I rubbed my eyes. “I’m sorry. You deserve more.”

“I know.” This time her smile was genuine. “We all have limitations, and you can’t help your insecurities.”

“I’m not—”

She laughed. “I’m satisfied with who I am and what I have. At least for the moment.”

“What about the future?”

“You mean after you and Nidhi get old and gray and wrinkly and die peacefully in your sleep at the age of a hundred and eleven? I plan to find a kind, brilliant, passionate Michelle Rodriguez lookalike and live a life of shameless, hedonistic luxury.”

“Good to know you’ve thought this through.”

She shifted Smudge to her other shoulder and leaned back in her chair. “Just thinking about Rodriguez in that
Resident Evil
film . . .” She shivered. “If you’re not careful, I might have to physically drag you away from those books.”

“If you could find the answers in this thing, I’d take you right here.”

“On the table?” she asked playfully. “Gutenberg wouldn’t be happy if anything happened to his antique book.”

“Fine, we could move to the couch.”

She walked over and studied the poem. For a moment I thought she had been setting me up, that she was about to point out some pattern I had missed. Instead, she pursed her lips and shook her head. “Sorry. I guess I’ll have to somehow make it through the day without your manly touch. Alas and woe.”

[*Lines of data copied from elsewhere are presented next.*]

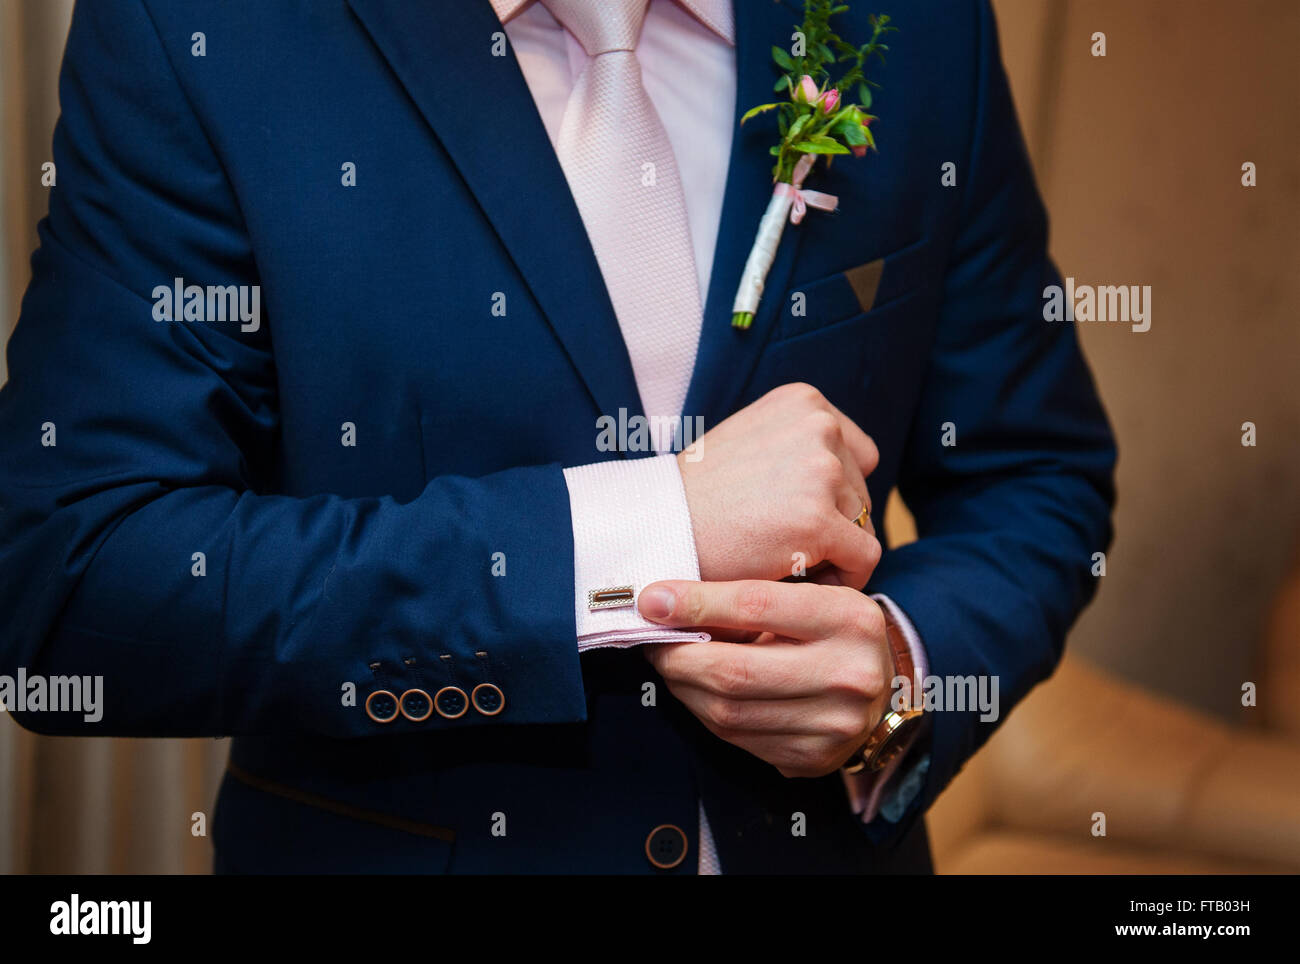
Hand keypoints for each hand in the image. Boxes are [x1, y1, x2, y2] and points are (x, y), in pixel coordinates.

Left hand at [639, 578, 890, 777]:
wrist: (884, 689)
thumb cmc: (833, 630)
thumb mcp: (813, 595)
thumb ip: (754, 594)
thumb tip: (670, 601)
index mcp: (850, 618)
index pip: (756, 604)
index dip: (696, 602)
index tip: (653, 600)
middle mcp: (850, 675)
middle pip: (735, 671)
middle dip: (678, 655)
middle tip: (653, 640)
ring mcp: (834, 725)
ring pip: (728, 711)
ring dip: (683, 687)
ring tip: (670, 663)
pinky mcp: (813, 758)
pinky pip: (737, 739)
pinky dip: (704, 712)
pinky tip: (697, 691)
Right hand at [677, 382, 880, 588]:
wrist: (655, 527)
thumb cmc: (696, 496)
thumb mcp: (750, 440)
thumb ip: (796, 445)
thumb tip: (844, 473)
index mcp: (803, 401)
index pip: (856, 454)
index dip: (833, 493)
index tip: (798, 513)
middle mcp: (819, 425)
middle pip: (861, 490)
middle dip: (832, 522)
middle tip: (782, 541)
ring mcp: (821, 471)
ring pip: (862, 524)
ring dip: (832, 549)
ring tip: (782, 556)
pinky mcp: (818, 521)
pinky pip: (863, 557)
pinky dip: (842, 577)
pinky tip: (801, 579)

“Laying it on a little thick, eh?”

She grinned. “Just trying to cope with my disappointment. The pain may force me to seek solace in the arms of another woman.”

I didn’t respond right away.

“I’m sorry,” said Lena. “That wasn’t—”

“It’s all right.” I wasn’t sure I would ever be one hundred percent comfortable with my girlfriend having a girlfriend of her own, but they say with time you can adjust to anything. Nidhi had described us as family, and in a way, she was right. I certainly spent more time with the two of them than I did my brother or my parents, and the things we had seen and survived created a powerful sense of connection. This might not be the family I had imagined building when I was younger, but when had the universe ever listened to my plans?

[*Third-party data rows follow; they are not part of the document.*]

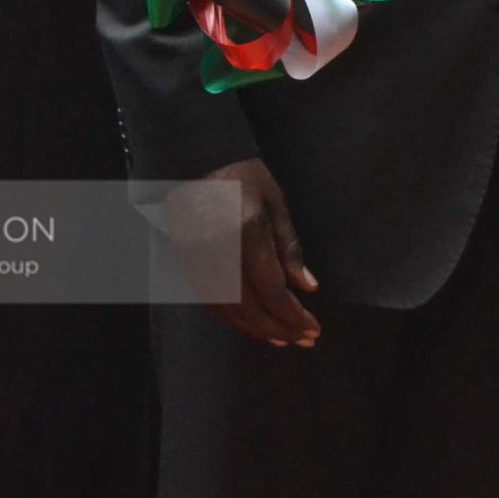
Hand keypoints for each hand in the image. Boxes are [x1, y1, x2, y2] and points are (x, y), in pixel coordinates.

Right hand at [165, 157, 319, 345]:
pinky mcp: (184, 260)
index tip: (314, 328)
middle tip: (303, 339)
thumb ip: (290, 246)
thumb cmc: (241, 175)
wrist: (194, 157)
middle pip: (249, 306)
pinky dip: (232, 317)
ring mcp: (196, 257)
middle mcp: (217, 249)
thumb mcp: (275, 202)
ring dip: (255, 330)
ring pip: (227, 309)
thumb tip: (307, 287)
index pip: (272, 289)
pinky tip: (251, 324)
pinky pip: (209, 299)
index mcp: (245, 230)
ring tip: (281, 339)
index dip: (294, 315)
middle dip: (279, 329)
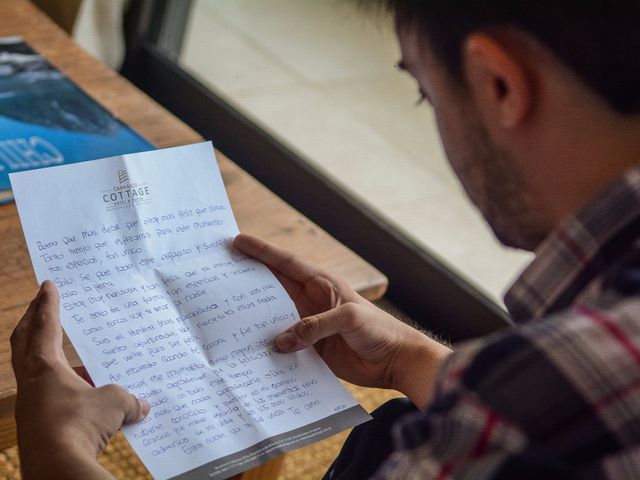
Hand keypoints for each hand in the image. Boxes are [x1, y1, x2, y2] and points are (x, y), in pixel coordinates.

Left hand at [11, 280, 149, 479]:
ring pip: (35, 371)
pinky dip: (63, 389)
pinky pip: (48, 398)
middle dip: (33, 321)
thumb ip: (127, 398)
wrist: (56, 469)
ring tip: (74, 357)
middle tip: (42, 305)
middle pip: (24, 342)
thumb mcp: (112, 404)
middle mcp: (31, 383)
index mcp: (44, 367)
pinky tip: (84, 398)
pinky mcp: (37, 426)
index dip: (48, 304)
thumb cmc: (79, 427)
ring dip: (50, 358)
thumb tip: (142, 406)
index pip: (45, 326)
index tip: (49, 285)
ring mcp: (30, 405)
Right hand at [233, 234, 451, 407]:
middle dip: (248, 280)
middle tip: (219, 275)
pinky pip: (283, 345)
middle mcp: (310, 302)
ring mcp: (308, 325)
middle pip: (273, 287)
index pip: (285, 263)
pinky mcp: (309, 349)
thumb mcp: (349, 319)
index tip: (237, 241)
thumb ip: (315, 326)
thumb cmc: (379, 330)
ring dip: (254, 316)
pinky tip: (250, 350)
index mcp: (321, 284)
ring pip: (273, 316)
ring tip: (224, 315)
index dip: (261, 252)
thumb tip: (280, 342)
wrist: (395, 360)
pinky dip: (268, 346)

Nidhi and I would never be in love with one another. On the other hand, she was a friend and a good person, and I had gotten used to her being a part of my life.

“Tell you what.” Lena circled around behind me and kissed my ear. “You solve this thing, and then we’ll celebrate together.”

The erotic tingles racing down my neck were squashed a second later when Smudge decided Lena had bent down for
his convenience, allowing him to jump from her shoulder to the top of my head. Spider feet tickling my scalp turned out to be a powerful mood-killer. I yelped and tried not to make any sudden moves that might cost me my hair.